● **GOAL OF THE EXERCISE**
Reproduce the lines of the material word for word, starting at the line that contains "Annotation spec: after" and ending at the line that contains "0.003114, 0.964948, 0.265062]]".

[Stored data]
^^^^^^^^^^^^^^^^
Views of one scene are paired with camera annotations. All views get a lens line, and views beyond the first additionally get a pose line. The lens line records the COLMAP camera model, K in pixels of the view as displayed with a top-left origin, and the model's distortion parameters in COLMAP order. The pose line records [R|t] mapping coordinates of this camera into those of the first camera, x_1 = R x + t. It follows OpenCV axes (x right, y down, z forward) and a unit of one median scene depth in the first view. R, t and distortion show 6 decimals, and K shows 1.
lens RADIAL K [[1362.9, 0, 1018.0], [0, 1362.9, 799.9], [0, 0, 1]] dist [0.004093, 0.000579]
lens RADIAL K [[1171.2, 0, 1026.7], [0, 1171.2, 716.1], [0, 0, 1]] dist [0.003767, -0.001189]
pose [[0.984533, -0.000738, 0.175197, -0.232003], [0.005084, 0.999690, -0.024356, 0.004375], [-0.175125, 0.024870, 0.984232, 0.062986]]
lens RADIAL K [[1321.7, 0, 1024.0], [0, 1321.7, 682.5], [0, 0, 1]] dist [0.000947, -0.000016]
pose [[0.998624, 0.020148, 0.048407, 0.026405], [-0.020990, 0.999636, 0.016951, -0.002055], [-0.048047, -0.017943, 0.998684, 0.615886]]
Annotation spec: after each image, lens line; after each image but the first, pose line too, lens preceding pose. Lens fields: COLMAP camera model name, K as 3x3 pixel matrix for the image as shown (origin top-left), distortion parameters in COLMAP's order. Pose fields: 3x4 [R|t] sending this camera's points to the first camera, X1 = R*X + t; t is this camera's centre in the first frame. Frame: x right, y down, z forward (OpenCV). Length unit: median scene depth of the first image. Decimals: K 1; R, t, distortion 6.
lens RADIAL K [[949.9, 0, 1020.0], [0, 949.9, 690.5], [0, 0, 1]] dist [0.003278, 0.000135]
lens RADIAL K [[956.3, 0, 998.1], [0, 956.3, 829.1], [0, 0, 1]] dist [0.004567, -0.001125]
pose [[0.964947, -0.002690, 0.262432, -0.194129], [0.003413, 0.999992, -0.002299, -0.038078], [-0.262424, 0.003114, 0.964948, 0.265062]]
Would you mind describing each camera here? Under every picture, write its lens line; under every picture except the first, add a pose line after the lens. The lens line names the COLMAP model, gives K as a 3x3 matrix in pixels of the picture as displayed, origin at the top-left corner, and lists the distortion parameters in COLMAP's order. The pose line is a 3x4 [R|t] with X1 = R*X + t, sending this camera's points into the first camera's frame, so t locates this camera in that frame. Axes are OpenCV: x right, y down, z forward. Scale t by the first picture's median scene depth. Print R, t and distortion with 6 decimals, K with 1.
^^^^^^^^^^^^^^^^
● **REPLY**
Annotation spec: after each image, lens line; after each image but the first, pose line too, lens preceding pose. Lens fields: COLMAP camera model name, K as 3x3 pixel matrix for the image as shown (origin top-left), distortion parameters in COLMAP's order. Pose fields: 3x4 [R|t] sending this camera's points to the first camera, X1 = R*X + t; t is this camera's centre in the first frame. Frame: x right, y down, z forward (OpenCV). Length unit: median scene depth of the first image. Decimals: K 1; R, t, distortion 6.
lens RADIAL K [[949.9, 0, 1020.0], [0, 949.9, 690.5], [0, 0, 1]] dist [0.003278, 0.000135]
lens RADIAL K [[956.3, 0, 998.1], [0, 956.3, 829.1], [0, 0, 1]] dist [0.004567, -0.001125]
pose [[0.964947, -0.002690, 0.262432, -0.194129], [0.003413, 0.999992, -0.002299, -0.038078], [-0.262424, 0.003114, 0.964948, 0.265062]]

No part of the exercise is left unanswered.